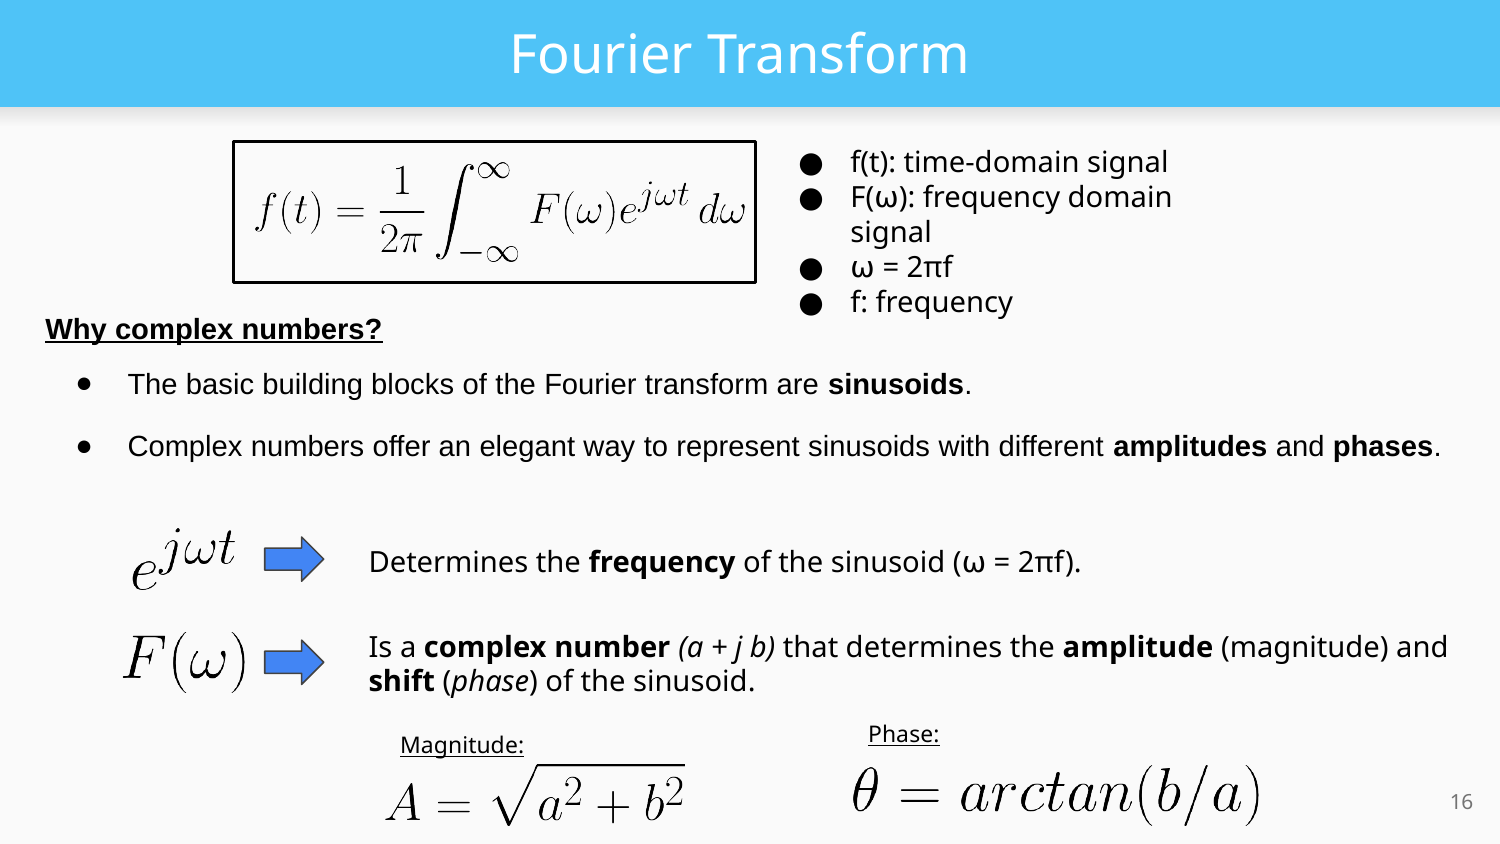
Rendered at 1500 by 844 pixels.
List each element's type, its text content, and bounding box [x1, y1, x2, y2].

picture [122, 631, 246, 694]
picture [384, 763, 685, 826]
picture [254, 162, 746, 262]
text_box The basic building blocks of the Fourier transform are sinusoids. [37, 349, 1455, 412]
text_box Determines the frequency of the sinusoid (⍵ = 2πf). [353, 528, 1181, 612]
text_box [410, 757, 1500, 844]
picture [132, 528, 236, 591]
picture [852, 763, 1259, 826]
title Fourier Transform [16, 2, 1464, 102]
text_box Why complex numbers? [30, 295, 423, 379]
text_box Phase: [853, 704, 1259, 758]
text_box [264, 536, 324, 582]
text_box Is a complex number (a + j b) that determines the amplitude (magnitude) and shift (phase) of the sinusoid. [353, 612, 1464, 712]
text_box Complex numbers offer an elegant way to represent sinusoids with different amplitudes and phases. [37, 412, 1500, 478]
text_box f(t): time-domain signal F(⍵): frequency domain signal ⍵ = 2πf f: frequency [760, 128, 1277, 212]
text_box Magnitude: [385, 715, 878, 761]
text_box [233, 141, 756, 283]
text_box [264, 640, 324, 685]
slide_number ‹#› [1398, 770, 1489, 835]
--*--
Look over the data above and show each line that contains "frequency".

Solution for this problem.
text_box Determines the frequency of the sinusoid (⍵ = 2πf). [353, 528, 1181, 612]
text_box f(t): time-domain signal F(⍵): frequency domain signal ⍵ = 2πf f: frequency [760, 128, 1277, 212]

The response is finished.